李神弓站在船头,看着新洛城码头上的电灯越来越近。
他肩上背着那张老旧的复合弓。弓弦换过三回,弓身上那道被刀劈过的旧痕还在。
赵铁山蹲在栈桥边上清点货单,抬头看见船头站着的人,站起来拍了拍手上的灰。
“李将军。你这张弓还是当年在黑风峡挡西突厥骑兵时用的那把。弓弦换了几回了。”
“三回。弓身没换。当年唐王赏的复合弓,用顺手了舍不得扔。赵统领,你脸上那道新疤怎么回事。”
“海门港演习,被跳弹擦了一下。破了层皮,不碍事。唐王在王府议事厅等你——他听说你要回来,昨天就让厨房炖了羊肉。”
李神弓把复合弓往肩上一挂。
“我先去韩家庄看看韩老将军,回来再跟唐王汇报西域军务。韩老将军身体怎么样。”
“硬朗。昨天在韩家庄跟他两个儿子喝了半宿酒。今天一早就起来了,在庄子后面的菜地里拔萝卜。”
韩家庄在新洛城北,背靠一片竹林,门前有条小溪。
韩擎蹲在菜地边上。
花白头发被晨风吹得有些散,身上的旧军袍打了几个补丁,袖口卷到手肘,手上沾着泥。韩略站在田埂上拎着竹篮,韩韬蹲在旁边拿小锄头松土。
韩擎拔出一根萝卜,在手里掂了掂。
“这根个头大。拿回去让你娘炖汤。略儿你在南越那边怎么样。”
“顺利。山神夫人的人现在不打了,改种茶。月亮城到铜矿洞的商路通了,山里的茶农下山卖茶,偶尔有纠纷民兵调停一下就行。我这次回来之前去了一趟铜矿洞——不是去巡查,是去买秋茶。山神夫人亲自泡的,说请韩将军尝尝矿洞的新茶。”
“她泡的茶怎么样。”
“比以前好喝。以前她泡的茶苦——那是心里苦。现在心里不苦了,茶就不苦了。韬哥你那边呢。”
韩韬把锄头搁在田埂上。
“秀眉州安稳。杂交水稻今年收成好,粮仓满储。林秀眉当年修的路还在用,路边上的山茶花每年开花。张启明老先生在秀眉州开了个塾馆,去年编了本《秀眉州水利志》,扉页上写着——‘此路此渠,林氏所修。后人走好路喝好水,勿忘前人。’”

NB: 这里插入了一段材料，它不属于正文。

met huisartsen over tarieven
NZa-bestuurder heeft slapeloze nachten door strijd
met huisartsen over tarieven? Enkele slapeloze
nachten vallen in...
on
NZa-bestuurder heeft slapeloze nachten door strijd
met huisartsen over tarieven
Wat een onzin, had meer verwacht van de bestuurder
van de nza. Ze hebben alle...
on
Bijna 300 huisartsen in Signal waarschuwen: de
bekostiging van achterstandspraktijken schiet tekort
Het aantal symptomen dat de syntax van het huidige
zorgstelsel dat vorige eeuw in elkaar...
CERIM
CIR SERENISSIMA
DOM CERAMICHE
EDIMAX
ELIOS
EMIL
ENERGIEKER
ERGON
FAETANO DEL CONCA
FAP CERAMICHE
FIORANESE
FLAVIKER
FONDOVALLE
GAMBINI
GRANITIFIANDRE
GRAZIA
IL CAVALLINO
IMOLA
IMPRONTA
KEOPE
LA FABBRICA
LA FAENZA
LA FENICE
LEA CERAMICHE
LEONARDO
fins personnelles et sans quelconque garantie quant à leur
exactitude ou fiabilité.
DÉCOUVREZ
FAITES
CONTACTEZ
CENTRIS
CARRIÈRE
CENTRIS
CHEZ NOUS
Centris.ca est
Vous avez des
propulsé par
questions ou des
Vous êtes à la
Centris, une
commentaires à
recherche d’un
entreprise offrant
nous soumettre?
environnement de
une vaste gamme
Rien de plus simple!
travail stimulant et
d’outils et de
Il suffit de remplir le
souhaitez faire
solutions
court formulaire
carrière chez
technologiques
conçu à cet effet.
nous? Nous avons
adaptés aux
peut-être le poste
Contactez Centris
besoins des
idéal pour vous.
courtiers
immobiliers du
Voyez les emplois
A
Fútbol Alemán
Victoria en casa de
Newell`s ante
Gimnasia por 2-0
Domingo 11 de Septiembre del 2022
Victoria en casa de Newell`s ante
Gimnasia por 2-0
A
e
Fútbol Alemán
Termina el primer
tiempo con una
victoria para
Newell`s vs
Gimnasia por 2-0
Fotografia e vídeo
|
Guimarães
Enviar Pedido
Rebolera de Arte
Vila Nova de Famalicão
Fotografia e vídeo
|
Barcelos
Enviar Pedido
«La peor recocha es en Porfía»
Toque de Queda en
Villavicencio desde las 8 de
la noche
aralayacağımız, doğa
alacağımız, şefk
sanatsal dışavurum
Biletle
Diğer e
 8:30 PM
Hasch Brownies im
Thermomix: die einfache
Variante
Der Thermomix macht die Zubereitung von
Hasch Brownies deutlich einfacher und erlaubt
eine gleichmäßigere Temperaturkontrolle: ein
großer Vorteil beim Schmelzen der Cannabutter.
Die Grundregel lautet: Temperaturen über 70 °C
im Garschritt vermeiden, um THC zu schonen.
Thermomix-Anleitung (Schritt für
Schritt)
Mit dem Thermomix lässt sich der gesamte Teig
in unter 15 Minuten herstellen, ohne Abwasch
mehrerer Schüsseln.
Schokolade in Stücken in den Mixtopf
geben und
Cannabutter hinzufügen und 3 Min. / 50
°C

“好。一个在南越管防务,一个在秀眉州管种地。韩家三代人,第一代跟着唐王打天下,第二代守着唐王的天下,第三代——韬儿你儿子在哪儿念书。”
“在西大。念水利科,跟他宋知舟叔叔学的。上次回来还跟我说,以后要去海门港修防波堤。他画了一张防波堤草图,歪歪扭扭的,但弧度是对的。”
韩擎把萝卜放进竹篮里,拍了拍手上的泥。
站直了腰,望着菜地尽头那片竹林。
“修防波堤。我孙子要去修防波堤。当年我跟着唐王在黑风峡打伏击的时候,防波堤这个词听都没听过。现在韩家的孙子要修防波堤——城门是为了挡住外面的人,防波堤是为了护住里面的人。这个理儿比我当年学的兵法深。”
田埂那头传来脚步声。
李神弓走过来,站在韩擎面前。
两个老战友互相对看了一眼,韩擎把沾着泥的手在衣摆上蹭了蹭,抬手在他肩膀上重重拍了一下。
“神弓。西域那边怎么样。”
“稳。月华城水泥路铺到了白石镇,于阗油田的炼油炉又加了一座。疏勒、龟兹、大宛的商队定期往来,偶尔有马匪在商路上捣乱,我带人剿过几次。马匪头子被我追到昆仑山脚下,回头跟我说——李将军你那张弓太吓人了,我们投降行不行。我说行,放下刀,帮我修路。现在那伙马匪在月华城到白石镇的水泥路上当养路工,修的路比他们的刀法好。”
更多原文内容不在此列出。